• _Work task_
The response should consist of the records that follow, printed exactly.

• _Recorded information_
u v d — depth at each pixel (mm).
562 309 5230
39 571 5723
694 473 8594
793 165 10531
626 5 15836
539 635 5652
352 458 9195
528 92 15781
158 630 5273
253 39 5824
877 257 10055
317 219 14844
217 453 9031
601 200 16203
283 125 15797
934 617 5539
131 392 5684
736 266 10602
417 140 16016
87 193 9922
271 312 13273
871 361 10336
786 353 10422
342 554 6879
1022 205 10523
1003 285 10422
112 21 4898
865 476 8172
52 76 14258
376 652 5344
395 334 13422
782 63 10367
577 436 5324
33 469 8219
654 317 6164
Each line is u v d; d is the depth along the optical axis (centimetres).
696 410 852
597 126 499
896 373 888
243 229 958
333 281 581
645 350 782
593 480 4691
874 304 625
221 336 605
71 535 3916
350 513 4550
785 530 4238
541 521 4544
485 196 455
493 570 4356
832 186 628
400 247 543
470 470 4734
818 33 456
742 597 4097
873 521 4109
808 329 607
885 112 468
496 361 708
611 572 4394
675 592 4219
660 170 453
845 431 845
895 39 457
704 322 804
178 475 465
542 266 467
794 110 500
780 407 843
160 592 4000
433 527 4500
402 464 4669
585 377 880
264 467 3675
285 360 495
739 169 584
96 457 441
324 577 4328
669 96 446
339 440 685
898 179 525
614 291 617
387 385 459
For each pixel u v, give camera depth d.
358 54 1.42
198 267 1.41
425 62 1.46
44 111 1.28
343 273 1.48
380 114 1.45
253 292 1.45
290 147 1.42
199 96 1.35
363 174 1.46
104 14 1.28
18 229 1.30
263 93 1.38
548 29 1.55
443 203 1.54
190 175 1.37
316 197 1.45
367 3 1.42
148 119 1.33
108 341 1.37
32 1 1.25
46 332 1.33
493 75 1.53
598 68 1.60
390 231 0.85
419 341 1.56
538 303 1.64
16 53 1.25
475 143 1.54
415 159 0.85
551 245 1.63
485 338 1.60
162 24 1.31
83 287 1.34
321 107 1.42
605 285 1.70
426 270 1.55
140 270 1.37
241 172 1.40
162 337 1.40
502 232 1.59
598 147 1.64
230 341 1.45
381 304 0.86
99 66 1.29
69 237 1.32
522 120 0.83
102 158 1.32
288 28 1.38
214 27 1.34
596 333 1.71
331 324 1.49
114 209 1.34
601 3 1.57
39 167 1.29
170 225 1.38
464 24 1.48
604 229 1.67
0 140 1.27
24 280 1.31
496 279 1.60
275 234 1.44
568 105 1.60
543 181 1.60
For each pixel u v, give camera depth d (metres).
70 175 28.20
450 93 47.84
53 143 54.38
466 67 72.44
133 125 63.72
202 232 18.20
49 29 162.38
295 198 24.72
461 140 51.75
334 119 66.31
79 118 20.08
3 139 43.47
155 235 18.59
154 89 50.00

• _Answer to this task_
u v d — depth at each pixel (mm).
562 309 5230
39 571 5723
694 473 8594
793 165 10531
626 5 15836
539 635 5652
352 458 9195
528 92 15781
158 630 5273
253 39 5824
877 257 10055
317 219 14844
217 453 9031
601 200 16203
283 125 15797
934 617 5539
131 392 5684
736 266 10602
417 140 16016
87 193 9922
271 312 13273
871 361 10336
786 353 10422
342 554 6879
1022 205 10523
1003 285 10422
112 21 4898
865 476 8172
52 76 14258
376 652 5344
395 334 13422
782 63 10367
577 436 5324
33 469 8219
654 317 6164
Each line is u v d; d is the depth along the optical axis (centimetres).
696 410 852
597 126 499
896 373 888
243 229 958
333 281 581
645 350 782
593 480 4691
874 304 625
221 336 605
71 535 3916
350 513 4550
785 530 4238
541 521 4544
485 196 455
493 570 4356
832 186 628
400 247 543
470 470 4734
818 33 456
742 597 4097
873 521 4109
808 329 607
885 112 468
496 361 708
611 572 4394
675 592 4219
660 170 453
845 431 845
895 39 457
704 322 804
178 475 465
542 266 467
794 110 500
780 407 843
160 592 4000
433 527 4500
402 464 4669
585 377 880
264 467 3675
285 360 495
739 169 584
96 457 441
324 577 4328
669 96 446
339 440 685
898 179 525
614 291 617
387 385 459
For each pixel u v, give camera depth d.
358 54 1.42
198 267 1.41
425 62 1.46
44 111 1.28
343 273 1.48
380 114 1.45
253 292 1.45
290 147 1.42
199 96 1.35
363 174 1.46
104 14 1.28
18 229 1.30
263 93 1.38
548 29 1.55
443 203 1.54
190 175 1.37
316 197 1.45
367 3 1.42
148 119 1.33
108 341 1.37
32 1 1.25
46 332 1.33
493 75 1.53
598 68 1.60
390 231 0.85
419 341 1.56
538 303 1.64
16 53 1.25
475 143 1.54
415 159 0.85
551 245 1.63
485 338 1.60
162 24 1.31
83 287 1.34
321 107 1.42
605 285 1.70
426 270 1.55
140 270 1.37
241 172 1.40
162 337 1.40
502 232 1.59
598 147 1.64
230 341 1.45
381 304 0.86
99 66 1.29
69 237 1.32
522 120 0.83
102 158 1.32
288 28 1.38
214 27 1.34
596 333 1.71
331 324 1.49
114 209 1.34
601 3 1.57
39 167 1.29
170 225 1.38
464 24 1.48
604 229 1.67
0 140 1.27
24 280 1.31
496 279 1.60
275 234 1.44
568 105 1.60
543 181 1.60
For each pixel u v, give camera depth d (metres).
70 175 28.20
450 93 47.84
53 143 54.38
466 67 72.44
133 125 63.72
202 232 18.20
49 29 162.38
295 198 24.72
461 140 51.75
334 119 66.31
79 118 20.08
3 139 43.47
155 235 18.59
154 89 50.00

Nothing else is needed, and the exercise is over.